■ **What the task requires**:
Reproduce the text of every item below word for word, and leave the pictures out of your answer.
--- Exercise input Enclosed Below ---
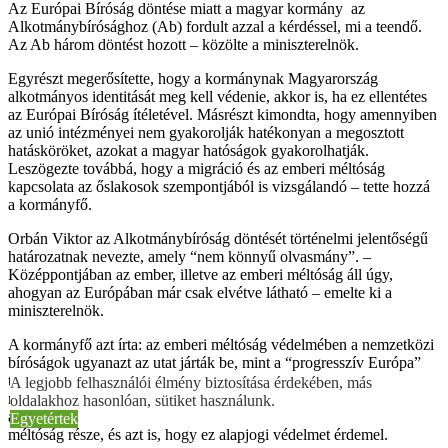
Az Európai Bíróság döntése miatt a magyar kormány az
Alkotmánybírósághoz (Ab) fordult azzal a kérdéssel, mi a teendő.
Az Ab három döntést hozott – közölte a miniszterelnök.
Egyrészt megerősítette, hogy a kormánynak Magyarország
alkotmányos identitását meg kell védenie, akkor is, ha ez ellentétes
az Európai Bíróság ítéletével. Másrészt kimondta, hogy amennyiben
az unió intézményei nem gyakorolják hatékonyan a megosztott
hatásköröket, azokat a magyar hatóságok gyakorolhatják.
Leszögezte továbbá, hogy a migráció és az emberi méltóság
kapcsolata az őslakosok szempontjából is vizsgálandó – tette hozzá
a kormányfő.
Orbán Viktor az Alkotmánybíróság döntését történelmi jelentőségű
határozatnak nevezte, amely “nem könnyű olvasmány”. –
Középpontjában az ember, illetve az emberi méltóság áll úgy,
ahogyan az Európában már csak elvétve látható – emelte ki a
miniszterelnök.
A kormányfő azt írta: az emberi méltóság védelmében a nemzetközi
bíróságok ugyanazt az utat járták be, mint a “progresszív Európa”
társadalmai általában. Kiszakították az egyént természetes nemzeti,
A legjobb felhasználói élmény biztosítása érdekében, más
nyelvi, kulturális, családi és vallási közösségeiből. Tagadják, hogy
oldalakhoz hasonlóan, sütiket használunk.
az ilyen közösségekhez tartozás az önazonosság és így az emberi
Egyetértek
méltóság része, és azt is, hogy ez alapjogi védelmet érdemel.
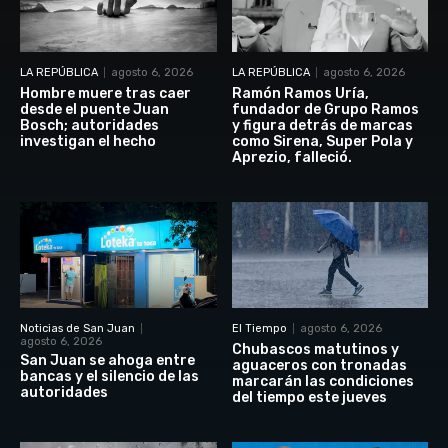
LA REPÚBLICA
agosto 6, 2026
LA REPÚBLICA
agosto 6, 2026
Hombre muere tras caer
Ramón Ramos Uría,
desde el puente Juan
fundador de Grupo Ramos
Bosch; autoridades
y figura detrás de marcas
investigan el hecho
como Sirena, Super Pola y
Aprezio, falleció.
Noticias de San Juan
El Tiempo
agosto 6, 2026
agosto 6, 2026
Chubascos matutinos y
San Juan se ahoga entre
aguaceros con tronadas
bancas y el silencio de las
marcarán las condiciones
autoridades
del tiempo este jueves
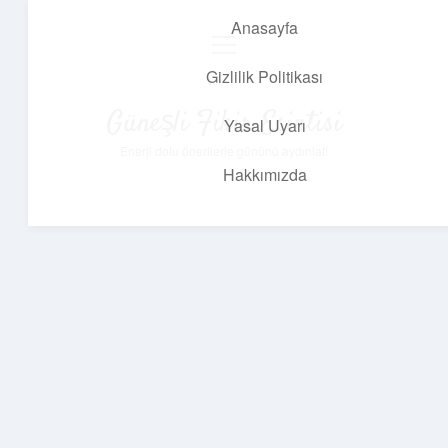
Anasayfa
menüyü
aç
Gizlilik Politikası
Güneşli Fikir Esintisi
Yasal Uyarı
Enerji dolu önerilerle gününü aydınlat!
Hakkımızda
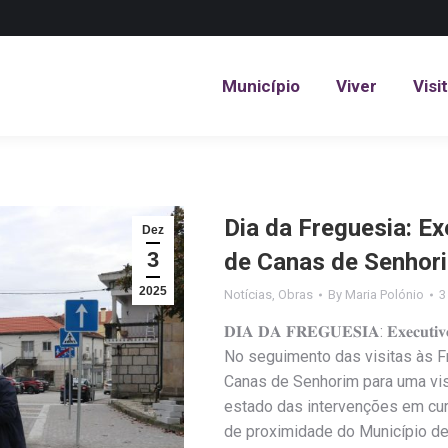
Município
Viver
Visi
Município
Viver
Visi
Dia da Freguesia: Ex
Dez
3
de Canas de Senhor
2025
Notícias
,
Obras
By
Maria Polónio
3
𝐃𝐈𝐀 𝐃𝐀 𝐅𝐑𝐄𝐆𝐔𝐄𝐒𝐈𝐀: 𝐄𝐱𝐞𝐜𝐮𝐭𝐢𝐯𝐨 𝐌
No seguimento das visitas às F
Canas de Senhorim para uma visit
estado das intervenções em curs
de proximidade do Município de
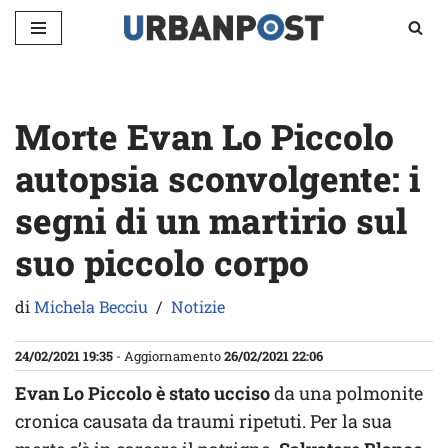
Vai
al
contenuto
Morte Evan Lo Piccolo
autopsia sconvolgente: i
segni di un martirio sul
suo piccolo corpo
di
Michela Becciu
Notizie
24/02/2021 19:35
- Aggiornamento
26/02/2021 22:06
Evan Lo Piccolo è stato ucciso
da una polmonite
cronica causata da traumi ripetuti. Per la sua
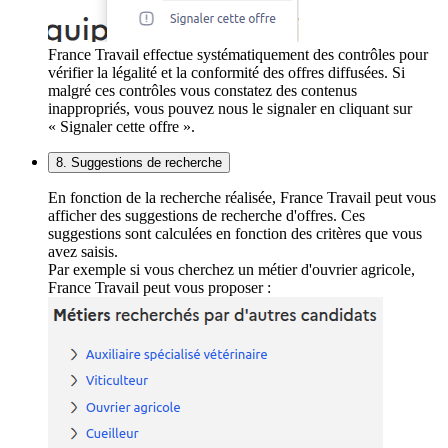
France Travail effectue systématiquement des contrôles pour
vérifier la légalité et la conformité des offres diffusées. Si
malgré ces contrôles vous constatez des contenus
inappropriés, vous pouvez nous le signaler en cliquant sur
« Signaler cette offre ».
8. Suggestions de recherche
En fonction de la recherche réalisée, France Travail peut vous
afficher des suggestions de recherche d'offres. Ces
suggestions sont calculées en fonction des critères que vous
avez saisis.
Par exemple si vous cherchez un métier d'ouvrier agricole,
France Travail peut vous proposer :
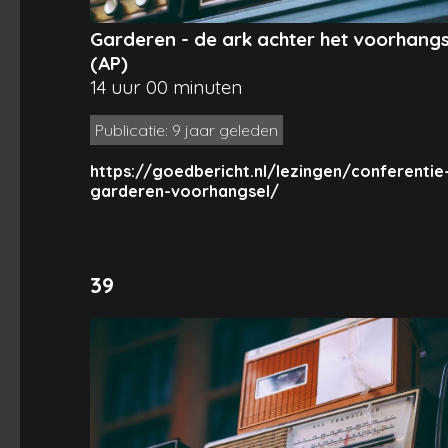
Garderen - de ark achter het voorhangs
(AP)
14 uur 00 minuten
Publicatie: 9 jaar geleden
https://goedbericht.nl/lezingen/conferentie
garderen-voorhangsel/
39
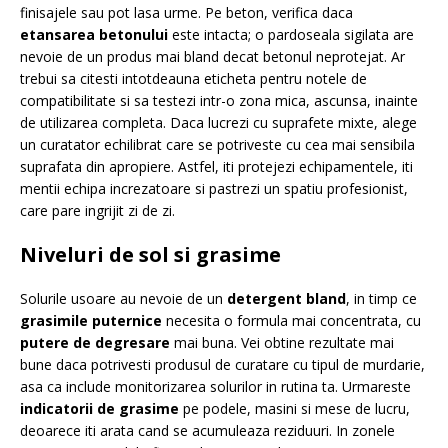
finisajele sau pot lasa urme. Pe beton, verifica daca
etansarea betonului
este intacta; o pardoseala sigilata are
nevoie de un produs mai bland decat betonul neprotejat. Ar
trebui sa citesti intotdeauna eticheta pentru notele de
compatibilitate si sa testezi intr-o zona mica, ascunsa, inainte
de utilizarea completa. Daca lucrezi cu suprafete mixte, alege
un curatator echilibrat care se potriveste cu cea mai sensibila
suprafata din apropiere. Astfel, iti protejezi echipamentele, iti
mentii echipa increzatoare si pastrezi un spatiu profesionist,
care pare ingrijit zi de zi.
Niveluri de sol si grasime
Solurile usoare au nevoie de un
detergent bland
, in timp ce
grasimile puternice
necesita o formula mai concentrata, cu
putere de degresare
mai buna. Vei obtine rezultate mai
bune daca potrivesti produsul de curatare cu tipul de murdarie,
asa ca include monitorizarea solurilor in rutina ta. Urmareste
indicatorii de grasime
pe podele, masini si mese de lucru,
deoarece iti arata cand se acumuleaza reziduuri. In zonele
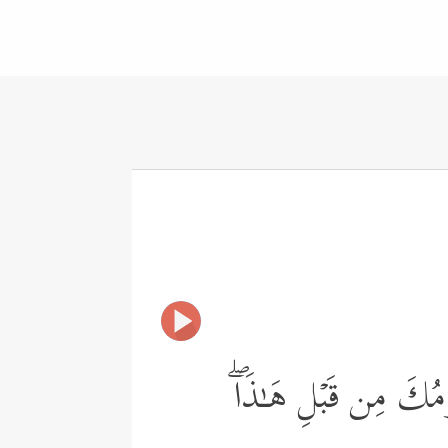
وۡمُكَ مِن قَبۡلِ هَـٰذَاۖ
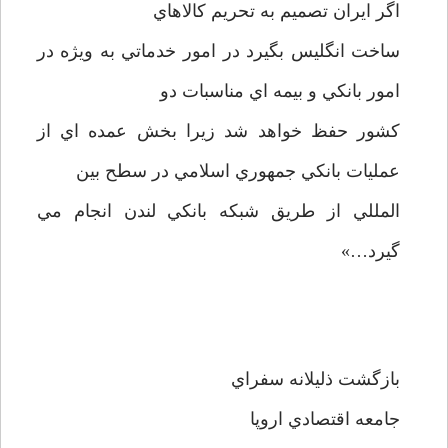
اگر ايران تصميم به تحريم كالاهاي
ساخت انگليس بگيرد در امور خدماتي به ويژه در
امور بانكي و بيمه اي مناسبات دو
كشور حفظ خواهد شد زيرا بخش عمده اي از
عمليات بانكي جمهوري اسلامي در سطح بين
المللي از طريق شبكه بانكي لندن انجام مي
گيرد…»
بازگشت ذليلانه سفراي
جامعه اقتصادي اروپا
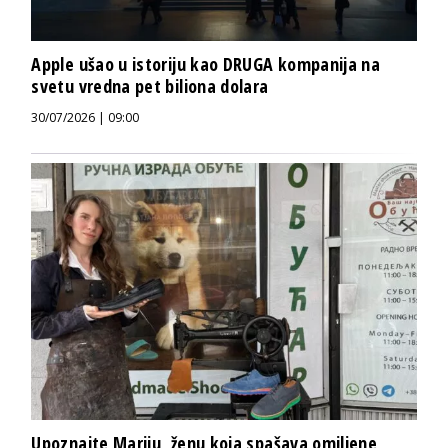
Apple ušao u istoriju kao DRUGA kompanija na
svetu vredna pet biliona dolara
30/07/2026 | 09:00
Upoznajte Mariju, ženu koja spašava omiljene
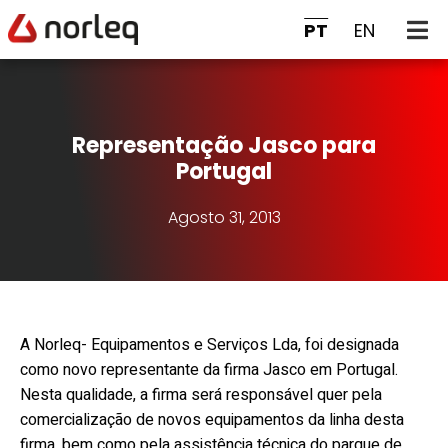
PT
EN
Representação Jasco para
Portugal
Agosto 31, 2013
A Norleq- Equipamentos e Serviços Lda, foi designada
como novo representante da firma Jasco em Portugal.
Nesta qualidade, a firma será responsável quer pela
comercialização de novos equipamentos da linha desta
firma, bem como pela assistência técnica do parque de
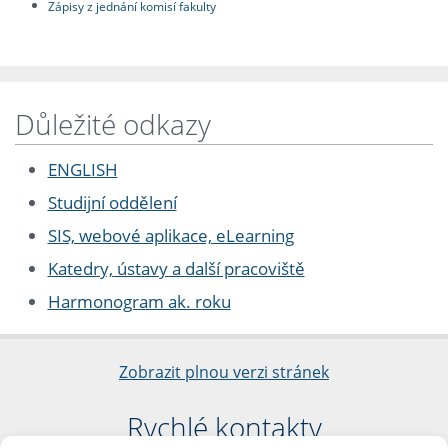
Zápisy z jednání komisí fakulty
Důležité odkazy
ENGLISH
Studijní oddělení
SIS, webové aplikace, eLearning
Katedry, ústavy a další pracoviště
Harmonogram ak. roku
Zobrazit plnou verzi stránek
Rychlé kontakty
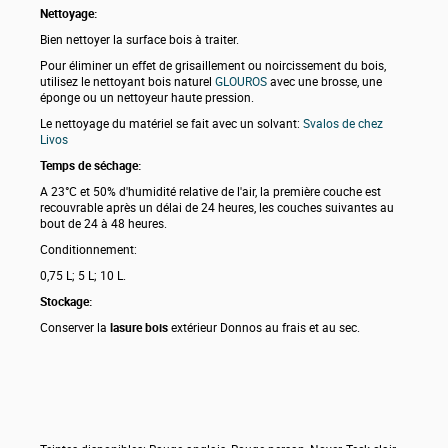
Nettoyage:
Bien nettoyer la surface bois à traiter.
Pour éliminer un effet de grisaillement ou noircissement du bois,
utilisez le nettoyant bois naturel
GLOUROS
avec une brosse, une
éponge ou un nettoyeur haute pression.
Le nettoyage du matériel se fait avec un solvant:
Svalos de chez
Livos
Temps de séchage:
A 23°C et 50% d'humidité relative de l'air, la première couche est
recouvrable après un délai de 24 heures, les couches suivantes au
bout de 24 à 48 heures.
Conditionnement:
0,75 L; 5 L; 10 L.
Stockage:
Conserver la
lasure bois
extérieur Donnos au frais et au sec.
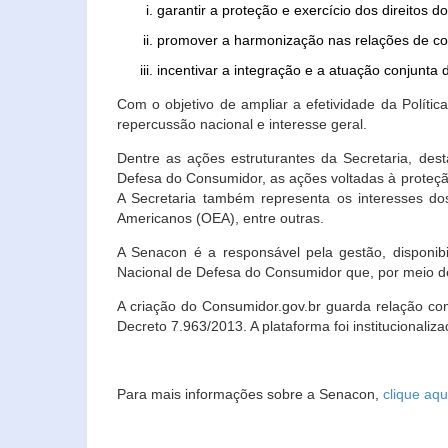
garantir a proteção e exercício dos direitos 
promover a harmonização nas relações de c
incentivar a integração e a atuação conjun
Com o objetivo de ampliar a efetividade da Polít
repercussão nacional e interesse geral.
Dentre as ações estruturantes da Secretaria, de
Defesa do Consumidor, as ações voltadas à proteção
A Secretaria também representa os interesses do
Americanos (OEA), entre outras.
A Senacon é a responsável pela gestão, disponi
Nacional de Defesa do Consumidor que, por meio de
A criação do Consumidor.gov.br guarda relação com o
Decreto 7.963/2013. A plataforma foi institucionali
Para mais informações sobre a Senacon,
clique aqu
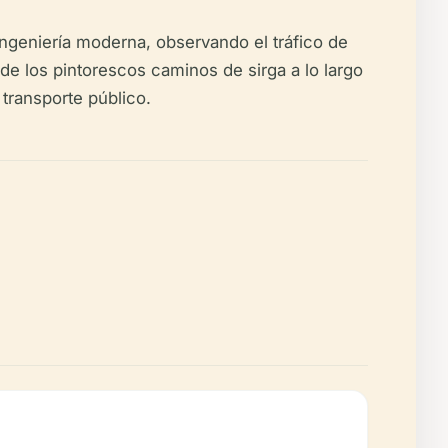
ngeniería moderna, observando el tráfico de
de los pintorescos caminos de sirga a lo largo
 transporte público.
--- End of Enclosed Exercise input ---
■ **Solution for this task**:
Az Európai Bíróság döntése miatt a magyar kormány az
Alkotmánybírósághoz (Ab) fordult azzal a kérdéssel, mi a teendő.
Az Ab három döntést hozott – közölte a miniszterelnök.
Egyrészt megerősítette, hogy a kormánynak Magyarország
alkotmányos identitását meg kell védenie, akkor is, ha ez ellentétes
az Európai Bíróság ítéletével. Másrészt kimondta, hogy amennyiben
az unió intézményei nem gyakorolják hatékonyan a megosztott
hatásköröket, azokat a magyar hatóságok gyakorolhatják.
Leszögezte továbbá, hogy a migráció és az emberi méltóság
kapcsolata az őslakosok szempontjából is vizsgálandó – tette hozzá
a kormányfő.
Orbán Viktor az Alkotmánybíróság döntését történelmi jelentőségű
határozatnak nevezte, amely “nem könnyű olvasmány”. –
Középpontjában az ember, illetve az emberi méltóság áll úgy,
ahogyan az Európában már csak elvétve látható – emelte ki a
miniszterelnök.
A kormányfő azt írta: az emberi méltóság védelmében a nemzetközi
bíróságok ugyanazt az utat járták be, mint a “progresszív Európa”
társadalmai általában. Kiszakították az egyént természetes nemzeti,
A legjobb felhasználói élmény biztosítása érdekében, más
nyelvi, kulturális, családi és vallási közösségeiből. Tagadják, hogy
oldalakhoz hasonlóan, sütiket használunk.
az ilyen közösségekhez tartozás az önazonosság és így az emberi
Egyetértek
méltóság része, és azt is, hogy ez alapjogi védelmet érdemel.
LA REPÚBLICA
agosto 6, 2026
LA REPÚBLICA
agosto 6, 2026
Hombre muere tras caer
Ramón Ramos Uría,
desde el puente Juan
fundador de Grupo Ramos
Bosch; autoridades
y figura detrás de marcas
investigan el hecho
como Sirena, Super Pola y
Aprezio, falleció.
Noticias de San Juan
El Tiempo
agosto 6, 2026
agosto 6, 2026
Chubascos matutinos y
San Juan se ahoga entre
aguaceros con tronadas
bancas y el silencio de las
marcarán las condiciones
autoridades
del tiempo este jueves
Anasayfa
menüyü
aç
Gizlilik Politikası
Güneşli Fikir Esintisi
Yasal Uyarı
Enerji dolu önerilerle gününü aydınlat!
Hakkımızda
Município
Viver
Visi
Município
Viver
Visi
Dia da Freguesia: Ex
Dez
3
de Canas de Senhor
2025
Notícias
,
Obras
By
Maria Polónio
3
𝐃𝐈𝐀 𝐃𝐀 𝐅𝐑𝐄𝐆𝐔𝐄𝐒𝐈𝐀: 𝐄𝐱𝐞𝐜𝐮𝐭𝐢𝐯𝐨 𝐌
No seguimento das visitas às F
Canas de Senhorim para uma visit
estado das intervenções em curs
de proximidade do Município de
Vai
al
contenuto
Morte Evan Lo Piccolo
autopsia sconvolgente: i
segni di un martirio sul
suo piccolo corpo
di
Michela Becciu
Notizie
24/02/2021 19:35
- Aggiornamento
26/02/2021 22:06
Evan Lo Piccolo è stato ucciso
da una polmonite
cronica causata da traumi ripetuti. Per la sua
France Travail effectue systématiquement des contrôles pour
vérifier la légalité et la conformité des offres diffusées. Si
malgré ces contrôles vous constatez des contenus
inappropriés, vous pouvez nous le signaler en cliquant sur
« Signaler cette offre ».
8. Suggestions de recherche
En fonction de la recherche réalisée, France Travail peut vous
afficher des suggestions de recherche d'offres. Ces
suggestions sont calculées en fonction des critères que vous
avez saisis.
Par exemple si vous cherchez un métier d'ouvrier agricole,
France Travail peut vous proposer :
Garderen - de ark achter het voorhangs
(AP)
14 uur 00 minuten
Publicatie: 9 jaar geleden
https://goedbericht.nl/lezingen/conferentie
garderen-voorhangsel/
39
finisajele sau pot lasa urme. Pe beton, verifica daca
etansarea betonului
este intacta; o pardoseala sigilata are
nevoie de un produs mai bland decat betonul neprotejat. Ar
trebui sa citesti intotdeauna eticheta pentru notele de
compatibilitate si sa testezi intr-o zona mica, ascunsa, inainte
de utilizarea completa. Daca lucrezi cu suprafete mixte, alege
un curatator echilibrat care se potriveste cu cea mai sensibila
suprafata din apropiere. Astfel, iti protejezi echipamentele, iti
mentii echipa increzatoare si pastrezi un spatiu profesionist,
care pare ingrijit zi de zi.
Niveluri de sol si grasime
Solurile usoare au nevoie de un
detergent bland
, in timp ce
grasimile puternice
necesita o formula mai concentrata, cu
putere de degresare
mai buna. Vei obtine rezultate mai
bune daca potrivesti produsul de curatare cu tipul de murdarie,
asa ca include monitorizarea solurilor in rutina ta. Urmareste
indicatorii de grasime
pe podele, masini si mese de lucru,
deoarece iti arata cand se acumuleaza reziduuri. In zonele
وۡمُكَ مِن قَبۡلِ هَـٰذَاۖ
اگر ايران تصميم به تحريم كالاهاي
ساخت انگليس بگيرد در امور خدماتي به ويژه در
امور بانكي و بيمه اي مناسبات دو
كشور حفظ خواهد شد زيرا بخش عمده اي از
عمليات بانكي جمهوري اسلامي در سطح بين
المللي از طريق شبكه بانكي لندن انجام مي
گيرد…»
بازگشت ذليلانه سفراي
جامعه اقتصادي اروپا
Apple ušao u istoriju kao DRUGA kompanija na
svetu vredna pet biliona dolara
30/07/2026 | 09:00
Upoznajte Mariju, ženu koja spašava omiljene
PT
EN
Representação Jasco para
Portugal
Agosto 31, 2013
A Norleq- Equipamentos e Serviços Lda, foi designada
como novo representante da firma Jasco em Portugal.
Nesta qualidade, a firma será responsável quer pela
comercialização de novos equipamentos da linha desta
firma, bem como pela assistência técnica do parque de
Zápisy z jednání komisí fakulty
Důležité odkazy
ENGLISH
Studijní oddělení
SIS, webové aplikace, eLearning
Katedry, ústavy a další pracoviště
Harmonogram ak. roku
Zobrazit plnou verzi stránek
Rychlé kontakty
Nettoyage:
Bien nettoyer la surface bois à traiter.
Pour éliminer un effet de grisaillement ou noircissement du bois,
utilisez le nettoyant bois naturel
GLOUROS
avec une brosse, une
éponge ou un nettoyeur haute pression.
Le nettoyage du matériel se fait avec un solvant:
Svalos de chez
Livos
Temps de séchage:
A 23°C et 50% d'humidité relative de l'air, la première couche est
recouvrable après un délai de 24 heures, les couches suivantes au
bout de 24 à 48 heures.
Conditionnement:
0,75 L; 5 L; 10 L.
Stockage:
Conserver la
lasure bois
extérieur Donnos au frais et au sec.
garantir a proteção e exercício dos direitos 
promover a harmonização nas relações de c
incentivar a integração e a atuação conjun
Com o objetivo de ampliar a efetividade da Polít
repercussão nacional e interesse geral.
Dentre as ações estruturantes da Secretaria, de
Defesa do Consumidor, as ações voltadas à proteção
A Secretaria também representa os interesses do
Americanos (OEA), entre outras.
A Senacon é a responsável pela gestão, disponi
Nacional de Defesa do Consumidor que, por meio de
A criação do Consumidor.gov.br guarda relação com o
Decreto 7.963/2013. A plataforma foi institucionali
Para mais informações sobre a Senacon,
clique aqu
ngeniería moderna, observando el tráfico de
de los pintorescos caminos de sirga a lo largo
 transporte público.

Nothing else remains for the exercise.